A startup founder uses AI to create an MVP

to

They secure funding based on the demo

to

They find themselves unable to move beyond that initial prototype

I have trouble believing tech investors throwing money towards a founder that shows a vibe coded product without anything else. The product might be vibe coded, BUT the founder show some traction or discovered a new market or something besides a demo. It does not really matter how a founder did the MVP, they did not create google. They just showed, through the MVP, something to investors. What happens next, after money, i doubt it's vibe coded.

2 comments

I agree with your point about the funding process being oversimplified. However, I've seen many founders become emotionally attached to their MVP, convinced it's good enough to scale without fundamental rethinking.
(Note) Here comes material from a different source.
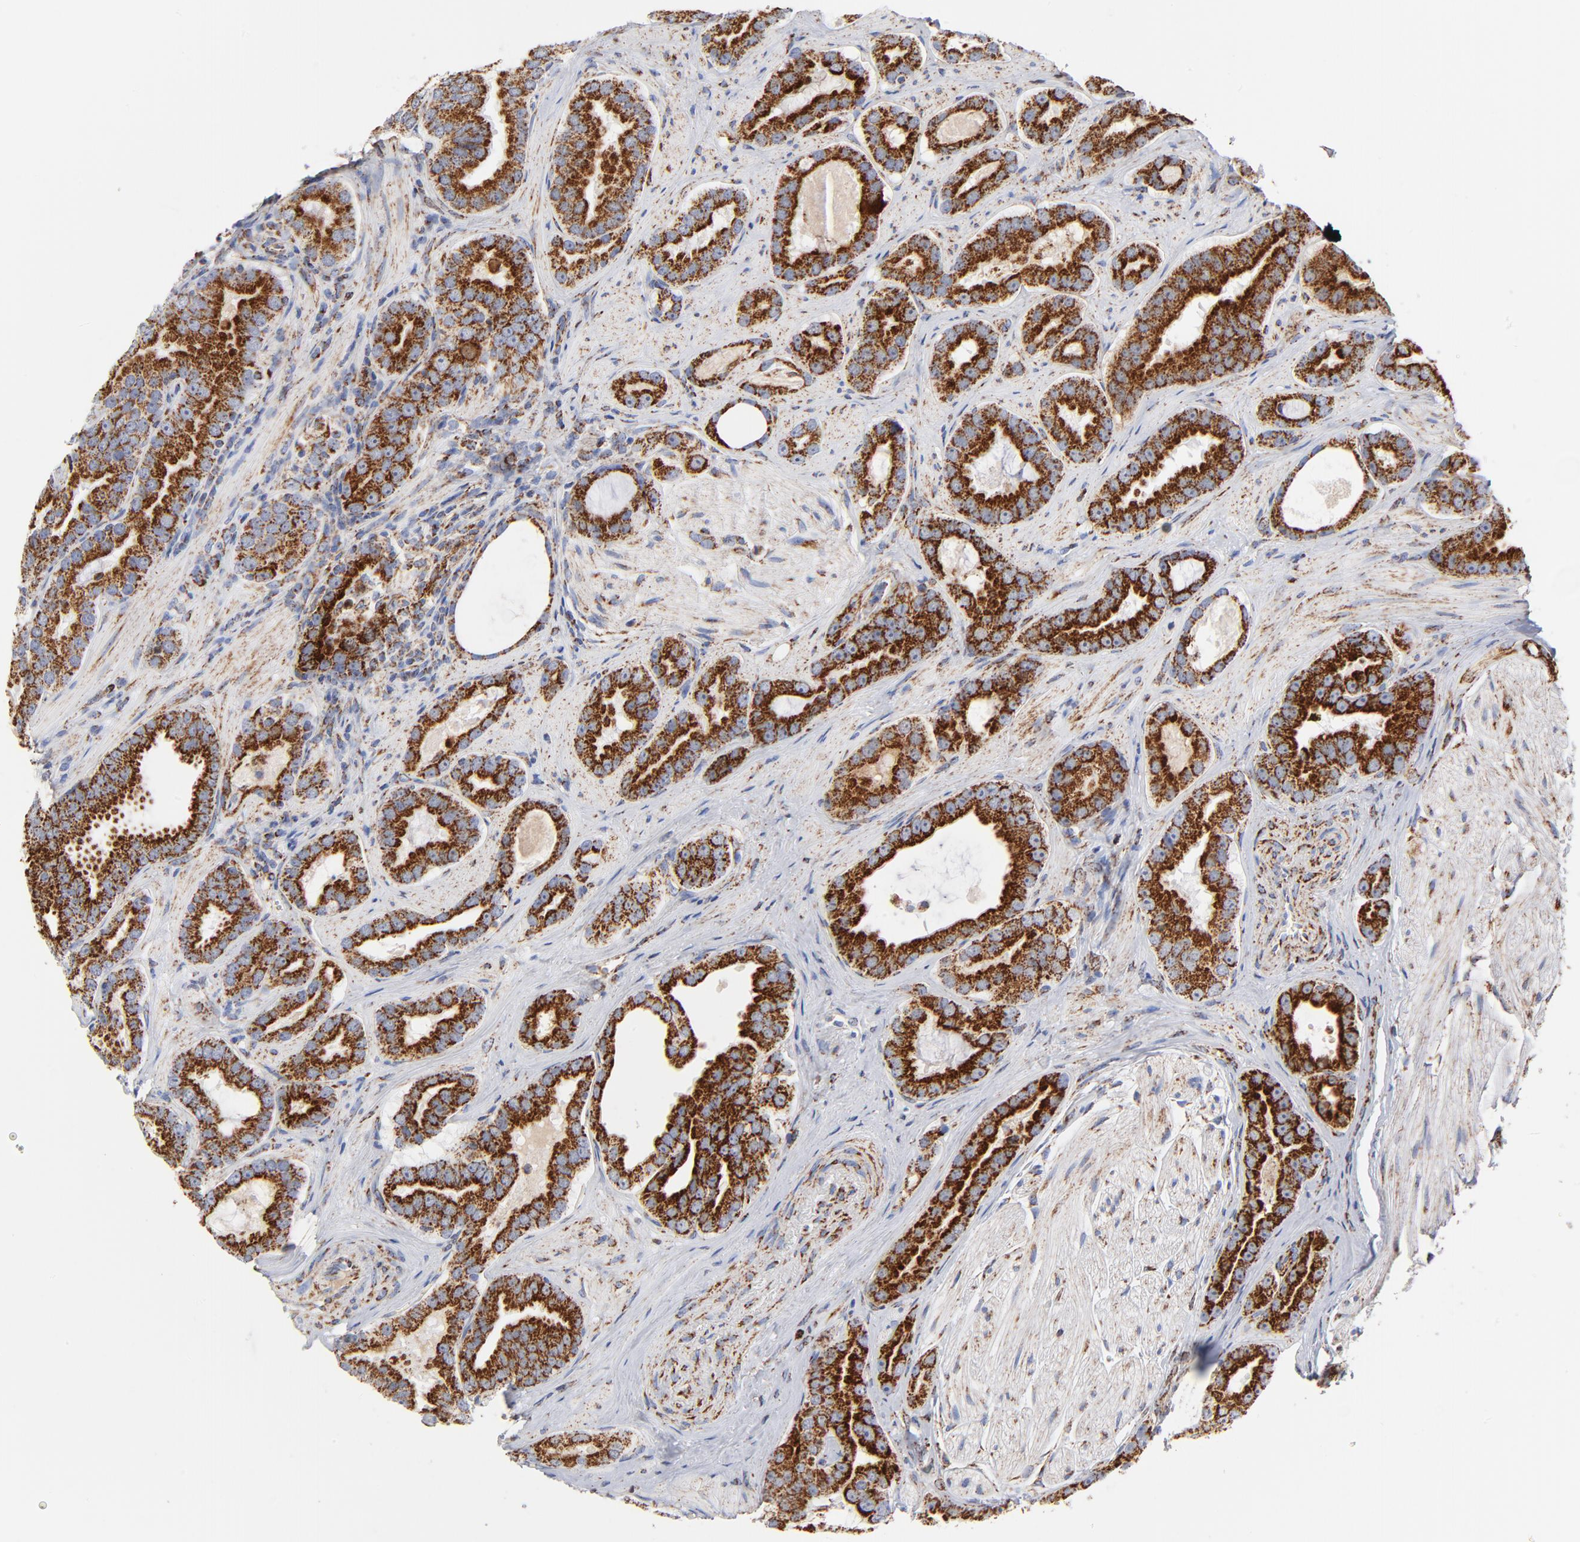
{"staining": {"intensity": "strong", "quantity": ">75%", "location": "cytoplasmic/membranous"}, "tissue": "prostate cancer", "cell_type": "Tumor cells", "image_type": "cancer", "snomed": [{"axis": "morphology", "description": "Adenocarcinoma, Low grade"}, {"axis": "topography", "description": "Prostate"}], "caption": "Prostate cancer (low-grade adenocarcinoma) stained with a protein marker demonstrates strong staining in tumor cells.", "gene": "DIABLO", "patient": {"sex": "male", "age": 59}}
They push forward with what's essentially a throwaway prototype instead of rebuilding it properly with lessons learned from initial user feedback. And some people are just cheap by nature. Last point is a huge one, even when funding is good enough. Does not make sense to make, I've seen it.
>However, I've seen many founders become emotionally attached to their MVP, convinced it's good enough to scale without fundamental rethinking.

i have no doubt, but this has nothing to do with the MVP being vibe coded or not - this has something to do with the (technical)experience of the founder + other personality traits

I see pre seed round going to millions before there is an app. And I've been called as last resort to help people fix their app in the weekend because national TV was coming next Monday.

I can 100% see AI worsen and accelerate that kind of things.

Exactly my point, this has nothing to do with how the MVP was made. Dubious investment rounds exist with or without vibe coding anyway.